471話 流暢に
次の日。俺はアリアナに髪を切ってもらい、服を白と青から白と赤に変える。ミヤさんにコールで連絡をするが、ミヤさんの代わりにソニアさんが出た。転移魔法でそっちの家の客間に転移すると伝える。ソニアさんから許可を貰って、コールを切って俺達はすぐに転移する。転移したらミヤさんがいる部屋に行く。
「失礼します。ミヤさんはくだばっていますか?」
「食料がなく早くユウヒ達が来ないかなーって言いながら、ソファで干乾びながら寝ているマスターは、そこにいますよ」
ソニアさんが指を指している方を見る。確かにソファーで寝ているが、別に干乾びれてはいない。
「流暢に喋れるようになったせいか、少し酷い事を言うようになったな」
「気のせいですよ。ほらマスター、ユウヒ様たちが来ましたよ。早く起きないと帰ってしまいますよ」
「ん~・・・・・・」
ミヤさんは体を少しづつ動かして起きる。
「・・・来ていたのかい? 来るのが遅すぎるじゃないか・・・?」
「除雪作業が進まなくてな。とりあえずミヤさんの家の中に転移して、安否確認しに来た」
「わたしは死にしないが、その気持ちは有難く受けるとさ」
するとミヤさんは両手を広げる。
「なに両手を広げているんですか?」
「アリサはハグを知らないのかね?」
「いえハグは知ってますよ。ただハグをする理由が分からないんですが」
「感謝の気持ちだが。何か間違っていたかね?」
「うん、間違っているよ。私はそんな事をしてもらっても嬉しくないよ。それがユウヒ君なら話は別だけど」
「ユウヒはこう言う事をやらないのかね?」
「あんまりやらないな。それより食料はどうなっている?」
「食料はもうほとんどが空っぽ。食べなくても平気だが、やはり何かを食べたくなってくる」
「そんなミヤさんには、野菜とかリンゴをあげよう。調味料も必要か?」
「必要だ。調味料もほとんどない。味がついてない食べ物は好まないよ」
俺は空間から野菜やリンゴや調味料を出す。それをソニアさんが受け取り、他のメイドを呼んで渡して何処かに持って行く。
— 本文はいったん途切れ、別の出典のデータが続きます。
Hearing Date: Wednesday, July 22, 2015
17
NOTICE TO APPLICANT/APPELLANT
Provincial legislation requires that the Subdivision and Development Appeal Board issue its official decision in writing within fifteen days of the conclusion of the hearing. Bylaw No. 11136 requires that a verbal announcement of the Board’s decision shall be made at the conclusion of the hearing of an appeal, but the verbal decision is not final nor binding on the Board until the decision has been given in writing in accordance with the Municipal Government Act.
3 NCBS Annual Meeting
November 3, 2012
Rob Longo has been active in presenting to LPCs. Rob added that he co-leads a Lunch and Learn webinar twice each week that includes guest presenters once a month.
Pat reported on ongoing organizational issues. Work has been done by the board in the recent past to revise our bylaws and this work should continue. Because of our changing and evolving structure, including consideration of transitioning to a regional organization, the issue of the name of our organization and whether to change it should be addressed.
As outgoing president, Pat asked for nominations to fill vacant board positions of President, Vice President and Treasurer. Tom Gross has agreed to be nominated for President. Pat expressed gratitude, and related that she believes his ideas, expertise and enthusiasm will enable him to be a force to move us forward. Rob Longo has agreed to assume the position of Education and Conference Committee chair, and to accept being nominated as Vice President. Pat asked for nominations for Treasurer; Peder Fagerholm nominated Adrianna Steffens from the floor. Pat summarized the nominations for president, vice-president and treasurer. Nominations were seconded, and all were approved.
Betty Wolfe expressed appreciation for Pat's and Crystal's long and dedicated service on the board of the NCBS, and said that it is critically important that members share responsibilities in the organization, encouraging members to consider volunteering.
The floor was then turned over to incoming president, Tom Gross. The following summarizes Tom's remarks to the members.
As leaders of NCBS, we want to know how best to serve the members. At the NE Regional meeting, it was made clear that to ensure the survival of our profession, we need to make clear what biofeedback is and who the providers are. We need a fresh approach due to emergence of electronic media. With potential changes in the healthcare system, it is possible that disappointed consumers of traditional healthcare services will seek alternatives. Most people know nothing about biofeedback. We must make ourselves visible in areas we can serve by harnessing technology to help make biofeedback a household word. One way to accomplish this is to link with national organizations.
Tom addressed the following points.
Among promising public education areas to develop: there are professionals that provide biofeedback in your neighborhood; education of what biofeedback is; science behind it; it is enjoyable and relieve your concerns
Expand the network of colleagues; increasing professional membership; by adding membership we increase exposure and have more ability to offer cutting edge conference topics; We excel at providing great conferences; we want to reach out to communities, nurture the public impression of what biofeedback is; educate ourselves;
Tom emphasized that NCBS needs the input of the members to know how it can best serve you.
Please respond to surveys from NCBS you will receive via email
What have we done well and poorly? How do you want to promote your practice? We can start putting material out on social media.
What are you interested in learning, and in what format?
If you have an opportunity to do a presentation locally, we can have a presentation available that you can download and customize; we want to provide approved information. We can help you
「こんなに沢山貰ってもいいのかい? キミたちの食料が無くなると思うが」
「あぁ大丈夫大丈夫。まだ沢山あるから。それより肉とか魚は渡すことが出来ないんだ・・・」
「なに野菜があるだけでマシだとも。贅沢は言わないよ。それより除雪作業が進んでいないと、言っていたが。外はそんなに積もっているのか?」
「かなり積もっているよ。何とか頑張って除雪しているけど、これが中々終わらなくて・・・。正直一気に燃やして溶かしたいけどね~」
「アリアナがやったら、この大陸ごと溶けるんじゃないのか?」
「言ってみただけだよ。流石にやったら大陸中から捜索が来るよ。でもこのまま除雪作業が続くなら、本気でやるかもね」
「これからも全力で除雪作業をやります」
「・・・・・・ソニア、今まで玄関を開けた記憶はあるか?」
「いえ一度も開けて無いですが、開けてきましょうか? 確実に雪が中に入ってきますが」
「構わん。雪が入ってきたら何処かにどかすなり、溶かしたりしろ」
「かしこまりました」
ソニアさんは玄関の方に行く。ミヤさんは何か探し出す。
「何やっているんだ?」
「コートを探しているんだ。いくらこの部屋が暖かくても、玄関を開ければ寒くなるだろ。だからコートを探しているんだ」
「え、ミヤだったらその格好でも平気だと思いますが」
「アリサは冬の寒さをバカにしてるのかね!? 流石のわたしでもこの格好で外に出たら、風邪を引くよ!!」
「外には出れないと思うけど、冷気は入ってくるね。でも白衣姿でも大丈夫だと思うけど」
「まぁ何だっていいけど。俺達は先に行っているぞ」
「あぁ分かった」
俺達は部屋から出て玄関の方に行く。玄関に着くと、玄関は雪で埋もれている。ソニアさんを中心に除雪作業を行っている。
「やっぱり雪が入り込んできたが。俺達も手伝おうか」
俺達はソニアさんの所に行って、除雪作業を手伝うと言ったが。客人のそんな事をさせる気はないです。って言われたが、それでも手伝わせてほしいと言ったら。仕方がないって感じで、手伝う事を許可を貰う。